Z1's (R2's psychiatrist) interview, on 5/11/00 in the break room of the facility, revealed R2 to be grossly oriented x3, long term memory definitely intact, and if R2's statements were corroborated by CNAs' statements, then R2's statements would be minimally paranoid delusional.

3. E12's interview, on 5/11/00 per phone from the facility, revealed E12 reported to E2 on 5/3/00 that on 5/01/00 on the 3-11 shift an incident of E3 threatening to tie R2 in a gerichair if R2 used call light anymore, and also of E3 threatening to take R2's call light from R2.

E2's interview, on 5/11/00 in the break room of the facility, revealed E2 was never notified of above incident and stated if she had been notified of incident she would have suspended E3 pending investigation. E2's interview revealed E1 to not have been notified of incident.

4. E9's interview, on 5/09/00 in the break room of the facility, revealed she reported to E12 on 4/29/00 on the 3-11 shift that on 4/28/00 on 3-11 an incident of E4 pushing R4 down onto R4's bed occurred.

E2's interview, on 5/11/00 in the break room of the facility, revealed E2 nor E1 knew anything about the incident.

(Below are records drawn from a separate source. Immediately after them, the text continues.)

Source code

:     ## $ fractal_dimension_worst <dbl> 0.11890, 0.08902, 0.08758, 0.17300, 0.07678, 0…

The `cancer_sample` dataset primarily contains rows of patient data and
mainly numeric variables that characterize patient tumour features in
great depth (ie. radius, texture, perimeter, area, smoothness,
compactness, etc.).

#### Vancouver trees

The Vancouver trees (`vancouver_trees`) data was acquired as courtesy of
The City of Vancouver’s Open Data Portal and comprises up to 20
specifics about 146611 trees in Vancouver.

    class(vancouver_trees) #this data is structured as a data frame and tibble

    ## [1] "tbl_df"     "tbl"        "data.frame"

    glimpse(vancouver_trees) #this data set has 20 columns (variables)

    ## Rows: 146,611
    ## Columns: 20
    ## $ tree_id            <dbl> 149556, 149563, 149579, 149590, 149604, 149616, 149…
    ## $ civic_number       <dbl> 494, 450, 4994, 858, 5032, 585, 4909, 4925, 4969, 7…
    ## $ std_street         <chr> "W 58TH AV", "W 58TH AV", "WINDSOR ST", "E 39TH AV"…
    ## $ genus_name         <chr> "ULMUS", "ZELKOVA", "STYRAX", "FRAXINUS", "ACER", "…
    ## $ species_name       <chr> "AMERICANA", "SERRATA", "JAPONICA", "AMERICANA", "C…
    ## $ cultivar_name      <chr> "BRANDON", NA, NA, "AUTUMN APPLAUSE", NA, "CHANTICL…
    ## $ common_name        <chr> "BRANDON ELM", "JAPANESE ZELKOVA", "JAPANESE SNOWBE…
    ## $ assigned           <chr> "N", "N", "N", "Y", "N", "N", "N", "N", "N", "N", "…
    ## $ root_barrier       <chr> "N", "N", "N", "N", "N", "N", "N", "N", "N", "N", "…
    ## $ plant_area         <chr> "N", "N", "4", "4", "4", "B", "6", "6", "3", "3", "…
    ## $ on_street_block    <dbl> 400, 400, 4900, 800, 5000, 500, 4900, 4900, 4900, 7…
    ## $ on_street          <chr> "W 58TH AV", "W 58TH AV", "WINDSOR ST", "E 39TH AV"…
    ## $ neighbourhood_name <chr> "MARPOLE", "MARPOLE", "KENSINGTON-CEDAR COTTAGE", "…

5. On 5/09/00 at 3:35 p.m., surveyor informed E1 and E2 of probable validity of allegation of mental abuse of R2 and R4 by E3 and E4. Surveyor observed E3 and E4 in the facility on 5/09/00 for the 3-11 shift. E1 and E2 stated E3 and E4 were not on the floor yet for direct patient care. On 5/09/00 at 4:30 p.m., E1 and E2 stated E3 and E4 would continue to work the 3-11 shift on 5/09/00 because of "he say/she say" situation as per statement of Z3 (facility's Corporate Human Resource Person).

On 5/11/00 at 9 a.m., E1 and E2 reported to surveyor that E3 and E4 were suspended on 5/10/00 pending facility's investigation, and E1 stated E3 and E4 were suspended due to statement of Z2 (facility's Attorney). Additionally, interviews of E1 and E2, on 5/11/00, revealed E3 and E4 to have quit. On 5/15/00 at 1:20 p.m., E1 approached surveyor and stated E3 and E4 had been terminated per Company policy.

E2's interview and facility's above policy reflected that if suspected perpetrator is staff, the Executive Director, E1, shall place that staff person immediately on investigatory suspension while facility completes its investigation.